My final advice to her was to replace that dual capacitor, and pointed her off to Grainger's site to find the replacement.

I'll let y'all know if the boobie pic thing works out :thumbup:


----------



## Big John (May 23, 2010)

Don't mind me. Just responding for, uh, reasons.


----------



## frenchelectrican (Mar 15, 2007)

I was going to comment on the silver capaitour can which it was allready budged from the top., Oh well someone beat me on that. :whistling2:

The bleu can that something I learn with that.

At first I thought it was somekind of reactor for single phase motour but now I know what to look for. 

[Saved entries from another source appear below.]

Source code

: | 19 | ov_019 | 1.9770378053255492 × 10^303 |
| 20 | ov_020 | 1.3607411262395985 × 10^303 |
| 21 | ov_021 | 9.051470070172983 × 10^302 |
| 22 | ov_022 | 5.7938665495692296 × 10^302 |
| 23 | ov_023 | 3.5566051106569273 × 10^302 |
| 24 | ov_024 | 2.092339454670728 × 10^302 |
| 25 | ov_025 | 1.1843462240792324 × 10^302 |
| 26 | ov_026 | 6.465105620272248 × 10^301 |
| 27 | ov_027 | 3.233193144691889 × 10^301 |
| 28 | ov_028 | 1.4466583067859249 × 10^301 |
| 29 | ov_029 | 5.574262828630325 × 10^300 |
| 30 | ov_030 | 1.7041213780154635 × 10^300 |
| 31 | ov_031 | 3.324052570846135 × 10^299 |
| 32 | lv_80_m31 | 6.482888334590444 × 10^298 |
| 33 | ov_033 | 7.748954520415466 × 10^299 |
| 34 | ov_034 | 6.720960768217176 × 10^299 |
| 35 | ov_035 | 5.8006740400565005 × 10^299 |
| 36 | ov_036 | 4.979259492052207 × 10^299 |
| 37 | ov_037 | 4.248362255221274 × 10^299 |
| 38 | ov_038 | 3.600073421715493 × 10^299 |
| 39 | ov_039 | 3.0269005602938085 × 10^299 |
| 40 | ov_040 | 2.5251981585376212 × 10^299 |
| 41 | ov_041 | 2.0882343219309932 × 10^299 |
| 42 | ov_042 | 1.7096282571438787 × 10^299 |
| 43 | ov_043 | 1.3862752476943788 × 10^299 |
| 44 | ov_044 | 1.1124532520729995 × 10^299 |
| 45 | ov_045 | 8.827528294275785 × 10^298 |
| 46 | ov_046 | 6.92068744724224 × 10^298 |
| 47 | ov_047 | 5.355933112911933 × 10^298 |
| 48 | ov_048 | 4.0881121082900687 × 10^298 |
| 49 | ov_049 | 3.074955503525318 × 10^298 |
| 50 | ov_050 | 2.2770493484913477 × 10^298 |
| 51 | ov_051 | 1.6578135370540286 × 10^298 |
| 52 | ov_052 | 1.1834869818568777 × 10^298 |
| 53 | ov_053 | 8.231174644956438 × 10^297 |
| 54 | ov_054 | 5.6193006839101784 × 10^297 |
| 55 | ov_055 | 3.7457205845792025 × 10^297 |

Eric., Tell her when she replace the combo capaitor make sure the conductors is in correct sequice otherwise it will not work ( either it will not run or pop the cap )

Merci,
Marc


----------



## John Valdes (May 17, 2007)

Is that a York condensing unit? Looks just like mine from the picture.
18 years old and I did not say anything!


----------



## BBQ (Nov 16, 2010)

John Valdes said:


> Looks just like mine from the picture.
> 18 years old and I did not say anything!




You are screwed, it will let the smoke out tomorrow because of the post. :laughing:


----------



## John Valdes (May 17, 2007)

BBQ said:


> You are screwed, it will let the smoke out tomorrow because of the post. :laughing:


Now you understand why I said nothing. :laughing:


----------